И через неделю привёз мне новые джинсы Levi Strauss. В точности как те – у брата на диване. Я влез в них (словно там родился!) и почти не снимал четыре года. Впоследствии жена выбросила их тайком. У меня не поднималась рука.
Думается, у всякой мечты есть свой жизненный цикл. Она возникает, развивается, крепнет, иногда превращается в зависть. Если исполняется – умирает скоропостижно, с улыбкой на губах. Если нет – то от старости, с унылой гримасой на морщинистом лице. До конца с человеком остаются лишь две примитивные долгожительницы – грёзы о больших деньгах и покое. Вероятно, я удачливый человек – почти все мои мечты сбылись, притом не успев одряхлеть. История с джинсами – редкое исключение. Похоронил я всего трёх старушек. Две из них тревожат меня до сих пор. Не то чтобы тревожат, а… смущают, что ли. Хочу рассказать обо всех. Назовём их – журнал «Юность», кожаное пальто и хоккейные коньки.

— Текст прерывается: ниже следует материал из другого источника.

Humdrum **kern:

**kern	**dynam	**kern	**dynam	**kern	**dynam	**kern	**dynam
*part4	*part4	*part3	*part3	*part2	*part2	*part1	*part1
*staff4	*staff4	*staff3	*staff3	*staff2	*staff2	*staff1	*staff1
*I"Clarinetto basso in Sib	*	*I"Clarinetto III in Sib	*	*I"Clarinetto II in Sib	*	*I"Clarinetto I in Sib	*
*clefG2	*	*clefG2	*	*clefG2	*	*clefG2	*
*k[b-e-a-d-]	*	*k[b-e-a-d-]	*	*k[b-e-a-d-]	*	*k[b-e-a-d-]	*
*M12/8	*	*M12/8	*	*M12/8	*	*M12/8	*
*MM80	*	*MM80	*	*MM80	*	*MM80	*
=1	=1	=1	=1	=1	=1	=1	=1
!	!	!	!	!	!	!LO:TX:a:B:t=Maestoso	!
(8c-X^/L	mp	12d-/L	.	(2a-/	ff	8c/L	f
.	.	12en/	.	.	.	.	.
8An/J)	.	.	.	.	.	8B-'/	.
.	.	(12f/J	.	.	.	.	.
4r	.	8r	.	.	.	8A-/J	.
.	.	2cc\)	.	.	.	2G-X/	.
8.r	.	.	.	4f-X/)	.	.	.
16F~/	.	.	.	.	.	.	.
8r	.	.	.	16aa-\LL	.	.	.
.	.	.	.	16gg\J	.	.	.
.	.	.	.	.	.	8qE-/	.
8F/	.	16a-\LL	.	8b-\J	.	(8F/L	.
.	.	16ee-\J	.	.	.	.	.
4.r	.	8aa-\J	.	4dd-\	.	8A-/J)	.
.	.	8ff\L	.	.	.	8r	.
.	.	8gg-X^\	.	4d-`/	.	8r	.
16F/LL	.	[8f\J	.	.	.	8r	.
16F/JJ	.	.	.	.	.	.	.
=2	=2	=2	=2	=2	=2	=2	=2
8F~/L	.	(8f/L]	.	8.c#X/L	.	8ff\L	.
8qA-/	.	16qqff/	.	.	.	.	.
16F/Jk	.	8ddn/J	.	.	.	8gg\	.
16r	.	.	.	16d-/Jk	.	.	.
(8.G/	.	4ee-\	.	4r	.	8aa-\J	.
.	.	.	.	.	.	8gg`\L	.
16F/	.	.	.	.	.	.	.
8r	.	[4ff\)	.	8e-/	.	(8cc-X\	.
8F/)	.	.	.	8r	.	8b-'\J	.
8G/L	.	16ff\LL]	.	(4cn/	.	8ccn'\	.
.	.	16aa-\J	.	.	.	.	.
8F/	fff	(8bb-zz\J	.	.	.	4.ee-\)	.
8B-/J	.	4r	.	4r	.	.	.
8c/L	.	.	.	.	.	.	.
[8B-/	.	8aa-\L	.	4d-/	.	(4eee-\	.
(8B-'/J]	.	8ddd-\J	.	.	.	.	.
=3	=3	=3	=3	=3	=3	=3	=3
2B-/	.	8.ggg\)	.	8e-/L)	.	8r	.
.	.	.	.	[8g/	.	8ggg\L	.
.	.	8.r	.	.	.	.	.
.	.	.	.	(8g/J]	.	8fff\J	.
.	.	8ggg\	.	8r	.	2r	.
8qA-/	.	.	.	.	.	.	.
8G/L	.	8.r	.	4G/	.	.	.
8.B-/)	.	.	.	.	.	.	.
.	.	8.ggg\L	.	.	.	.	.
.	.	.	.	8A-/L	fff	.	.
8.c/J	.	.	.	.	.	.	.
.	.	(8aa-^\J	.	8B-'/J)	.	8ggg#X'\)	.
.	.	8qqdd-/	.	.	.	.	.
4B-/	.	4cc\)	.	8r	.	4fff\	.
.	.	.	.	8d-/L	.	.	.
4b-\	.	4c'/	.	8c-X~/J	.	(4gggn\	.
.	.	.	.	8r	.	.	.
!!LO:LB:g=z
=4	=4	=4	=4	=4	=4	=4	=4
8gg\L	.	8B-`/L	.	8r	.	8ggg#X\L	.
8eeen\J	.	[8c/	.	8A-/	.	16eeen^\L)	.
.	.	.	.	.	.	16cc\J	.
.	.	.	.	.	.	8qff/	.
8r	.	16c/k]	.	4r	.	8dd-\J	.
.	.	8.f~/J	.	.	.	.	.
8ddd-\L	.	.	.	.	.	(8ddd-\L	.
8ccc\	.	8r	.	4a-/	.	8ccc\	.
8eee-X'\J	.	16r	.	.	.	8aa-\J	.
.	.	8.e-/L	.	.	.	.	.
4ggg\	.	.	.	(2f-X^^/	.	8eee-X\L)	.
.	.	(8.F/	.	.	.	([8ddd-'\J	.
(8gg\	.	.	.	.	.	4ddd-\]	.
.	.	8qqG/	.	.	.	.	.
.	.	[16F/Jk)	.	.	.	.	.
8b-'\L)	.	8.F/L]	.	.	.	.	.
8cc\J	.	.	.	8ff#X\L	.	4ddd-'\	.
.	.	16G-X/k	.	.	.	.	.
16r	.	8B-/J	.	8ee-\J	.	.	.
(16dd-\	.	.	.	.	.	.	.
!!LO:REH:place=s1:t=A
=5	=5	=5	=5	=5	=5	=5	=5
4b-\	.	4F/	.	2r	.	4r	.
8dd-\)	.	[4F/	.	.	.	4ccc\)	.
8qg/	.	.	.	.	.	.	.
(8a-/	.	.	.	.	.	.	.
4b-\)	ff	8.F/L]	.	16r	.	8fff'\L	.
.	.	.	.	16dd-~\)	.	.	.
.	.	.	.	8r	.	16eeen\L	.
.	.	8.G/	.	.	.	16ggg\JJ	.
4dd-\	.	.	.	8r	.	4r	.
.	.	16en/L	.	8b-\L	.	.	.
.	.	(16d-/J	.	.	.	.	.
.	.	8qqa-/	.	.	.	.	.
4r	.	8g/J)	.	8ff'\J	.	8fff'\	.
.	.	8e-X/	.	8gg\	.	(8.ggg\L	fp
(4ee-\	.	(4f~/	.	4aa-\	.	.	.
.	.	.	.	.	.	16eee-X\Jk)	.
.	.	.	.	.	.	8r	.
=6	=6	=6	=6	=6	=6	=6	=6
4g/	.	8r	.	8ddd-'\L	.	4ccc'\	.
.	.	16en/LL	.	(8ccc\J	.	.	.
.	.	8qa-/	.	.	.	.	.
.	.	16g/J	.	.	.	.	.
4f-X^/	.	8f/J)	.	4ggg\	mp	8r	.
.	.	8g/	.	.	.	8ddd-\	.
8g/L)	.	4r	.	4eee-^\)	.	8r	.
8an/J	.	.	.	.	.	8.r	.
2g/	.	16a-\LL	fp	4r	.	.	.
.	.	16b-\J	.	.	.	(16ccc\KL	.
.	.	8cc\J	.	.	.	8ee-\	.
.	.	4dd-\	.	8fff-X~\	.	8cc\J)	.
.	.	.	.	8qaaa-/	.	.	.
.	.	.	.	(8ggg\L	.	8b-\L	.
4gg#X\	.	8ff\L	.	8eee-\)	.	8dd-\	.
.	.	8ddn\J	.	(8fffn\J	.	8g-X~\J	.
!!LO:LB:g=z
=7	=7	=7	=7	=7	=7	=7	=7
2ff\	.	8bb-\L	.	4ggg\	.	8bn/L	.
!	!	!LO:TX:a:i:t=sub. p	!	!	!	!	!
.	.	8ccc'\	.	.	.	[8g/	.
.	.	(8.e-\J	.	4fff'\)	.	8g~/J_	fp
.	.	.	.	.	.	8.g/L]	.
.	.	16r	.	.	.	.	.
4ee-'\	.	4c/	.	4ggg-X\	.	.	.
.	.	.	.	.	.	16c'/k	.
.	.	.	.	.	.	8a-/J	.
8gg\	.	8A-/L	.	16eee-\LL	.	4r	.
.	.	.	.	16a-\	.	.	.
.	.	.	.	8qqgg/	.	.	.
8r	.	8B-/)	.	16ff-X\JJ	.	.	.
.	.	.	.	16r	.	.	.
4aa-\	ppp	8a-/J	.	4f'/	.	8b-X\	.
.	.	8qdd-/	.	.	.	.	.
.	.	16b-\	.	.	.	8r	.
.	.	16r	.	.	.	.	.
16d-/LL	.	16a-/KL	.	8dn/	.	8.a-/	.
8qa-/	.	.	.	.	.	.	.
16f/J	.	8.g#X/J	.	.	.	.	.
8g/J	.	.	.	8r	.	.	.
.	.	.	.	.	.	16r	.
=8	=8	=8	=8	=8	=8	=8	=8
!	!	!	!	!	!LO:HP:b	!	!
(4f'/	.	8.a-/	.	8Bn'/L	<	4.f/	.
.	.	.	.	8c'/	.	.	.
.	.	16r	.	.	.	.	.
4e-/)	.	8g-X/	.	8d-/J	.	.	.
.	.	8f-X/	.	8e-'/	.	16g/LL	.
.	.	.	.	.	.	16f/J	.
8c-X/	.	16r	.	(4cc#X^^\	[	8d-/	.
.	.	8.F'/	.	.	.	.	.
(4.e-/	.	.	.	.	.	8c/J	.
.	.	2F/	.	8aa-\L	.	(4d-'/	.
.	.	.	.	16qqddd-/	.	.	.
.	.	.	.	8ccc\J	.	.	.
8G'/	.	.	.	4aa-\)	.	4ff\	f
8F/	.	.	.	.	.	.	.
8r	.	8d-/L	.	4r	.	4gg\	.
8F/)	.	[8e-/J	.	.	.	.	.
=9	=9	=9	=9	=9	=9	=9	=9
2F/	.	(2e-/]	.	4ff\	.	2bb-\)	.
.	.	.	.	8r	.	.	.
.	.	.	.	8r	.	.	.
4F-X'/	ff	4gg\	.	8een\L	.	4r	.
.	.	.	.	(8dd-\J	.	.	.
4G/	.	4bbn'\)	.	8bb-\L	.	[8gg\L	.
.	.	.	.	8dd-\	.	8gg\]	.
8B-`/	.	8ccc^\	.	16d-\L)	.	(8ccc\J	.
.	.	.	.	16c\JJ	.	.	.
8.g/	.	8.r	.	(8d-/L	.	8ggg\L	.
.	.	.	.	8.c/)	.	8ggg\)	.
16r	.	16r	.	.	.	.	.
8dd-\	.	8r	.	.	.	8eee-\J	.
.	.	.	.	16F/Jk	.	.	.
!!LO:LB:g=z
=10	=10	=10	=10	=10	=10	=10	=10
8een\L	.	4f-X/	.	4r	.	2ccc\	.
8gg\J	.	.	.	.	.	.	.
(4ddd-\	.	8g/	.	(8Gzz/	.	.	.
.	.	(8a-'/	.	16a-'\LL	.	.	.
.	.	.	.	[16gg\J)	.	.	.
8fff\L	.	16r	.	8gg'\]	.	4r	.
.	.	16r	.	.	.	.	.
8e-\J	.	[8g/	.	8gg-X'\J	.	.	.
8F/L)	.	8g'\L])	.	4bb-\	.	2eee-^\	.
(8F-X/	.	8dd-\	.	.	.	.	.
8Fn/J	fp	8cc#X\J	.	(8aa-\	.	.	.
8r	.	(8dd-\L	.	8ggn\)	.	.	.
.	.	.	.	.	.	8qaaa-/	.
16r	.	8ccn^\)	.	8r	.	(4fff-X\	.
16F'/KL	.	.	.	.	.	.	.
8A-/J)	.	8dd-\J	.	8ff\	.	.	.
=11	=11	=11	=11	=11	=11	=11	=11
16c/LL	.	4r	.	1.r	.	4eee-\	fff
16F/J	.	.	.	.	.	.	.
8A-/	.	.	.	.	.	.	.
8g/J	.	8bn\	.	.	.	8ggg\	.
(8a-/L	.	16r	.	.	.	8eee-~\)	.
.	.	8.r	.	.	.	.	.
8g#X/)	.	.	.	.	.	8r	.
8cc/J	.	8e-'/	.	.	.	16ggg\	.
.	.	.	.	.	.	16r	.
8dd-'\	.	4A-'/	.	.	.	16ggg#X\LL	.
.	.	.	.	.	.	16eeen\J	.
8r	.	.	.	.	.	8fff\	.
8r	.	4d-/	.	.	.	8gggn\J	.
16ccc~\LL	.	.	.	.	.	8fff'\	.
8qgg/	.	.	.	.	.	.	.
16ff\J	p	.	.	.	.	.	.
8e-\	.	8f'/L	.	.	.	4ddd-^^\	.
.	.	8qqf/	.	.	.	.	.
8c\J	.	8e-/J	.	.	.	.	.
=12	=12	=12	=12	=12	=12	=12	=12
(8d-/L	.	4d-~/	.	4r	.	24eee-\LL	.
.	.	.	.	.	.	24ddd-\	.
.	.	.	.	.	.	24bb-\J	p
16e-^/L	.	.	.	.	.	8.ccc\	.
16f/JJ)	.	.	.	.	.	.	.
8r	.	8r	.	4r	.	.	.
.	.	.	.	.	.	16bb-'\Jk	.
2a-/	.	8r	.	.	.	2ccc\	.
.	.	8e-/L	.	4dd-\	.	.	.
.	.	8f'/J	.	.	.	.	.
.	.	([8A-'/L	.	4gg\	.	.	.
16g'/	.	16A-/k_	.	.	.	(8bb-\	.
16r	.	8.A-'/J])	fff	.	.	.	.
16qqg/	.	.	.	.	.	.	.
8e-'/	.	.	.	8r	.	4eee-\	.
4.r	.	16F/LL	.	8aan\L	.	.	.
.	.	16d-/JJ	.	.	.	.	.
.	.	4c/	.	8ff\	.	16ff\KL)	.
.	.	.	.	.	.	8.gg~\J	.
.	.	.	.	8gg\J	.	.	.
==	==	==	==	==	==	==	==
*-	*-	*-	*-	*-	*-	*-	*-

* * *Первый стих я сочинил в двадцать лет. И удивился этому, поскольку стихов не любил, да и теперь не люблю. Есть в них что-то противоестественное. Или наоборот, что-то слишком естественное – природное, дикое… Как тявканье собак на луну – им и самим вроде неохота, и знают, что глупо, а куда денешься? Я тогда учился в педагогическом институте. Учился скверно, часто прогуливал, выпивал, общался с иностранцами. Естественно, меня прессовали с обеих сторон: и дома, и в институте. Однажды я шёл в лохматом настроении под утро из гостей, бормотал под нос какие-то слова… И вдруг – понял, что сочинил стих. Стих был на тему «дайте, гады, мне свободу, как вы все достали, блин». Неожиданно процесс меня увлёк. За несколько дней я сочинил ещё с десяток стихов – о природе, погоде, кошках, а может быть, собаках, не помню. Озвучил их на какой-то пьянке, имел успех у девушек – вот она, главная цель стихотворцев! Я записался в местное литобъединение, проник в богемную тусовку. Завёл роман со студенткой филфака. Именно тогда мне в голову втемяшилась идея напечататься в журнале «Юность».